*EXERCISE REQUIREMENTS:*
I'd like every entry returned exactly as it is, with the images left out.

*PROVIDED RECORDS:*
>>>>>

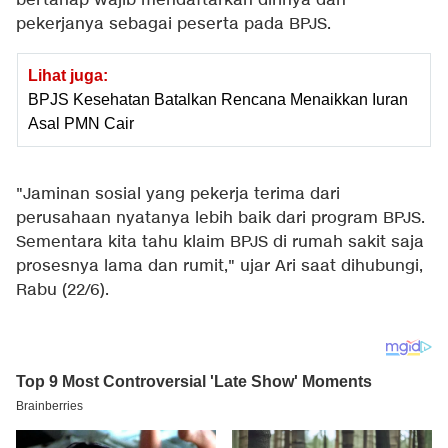
bertahap wajib mendaftarkan dirinya dan
pekerjanya sebagai peserta pada BPJS.
Lihat juga:
BPJS Kesehatan Batalkan Rencana Menaikkan Iuran
Asal PMN Cair
"Jaminan sosial yang pekerja terima dari
perusahaan nyatanya lebih baik dari program BPJS.
Sementara kita tahu klaim BPJS di rumah sakit saja
prosesnya lama dan rumit," ujar Ari saat dihubungi,
Rabu (22/6).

<<<<<

*RESULT FOR THIS TASK:*
bertahap wajib mendaftarkan dirinya dan
pekerjanya sebagai peserta pada BPJS.
Lihat juga:
BPJS Kesehatan Batalkan Rencana Menaikkan Iuran
Asal PMN Cair
"Jaminan sosial yang pekerja terima dari
perusahaan nyatanya lebih baik dari program BPJS.
Sementara kita tahu klaim BPJS di rumah sakit saja
prosesnya lama dan rumit," ujar Ari saat dihubungi,
Rabu (22/6).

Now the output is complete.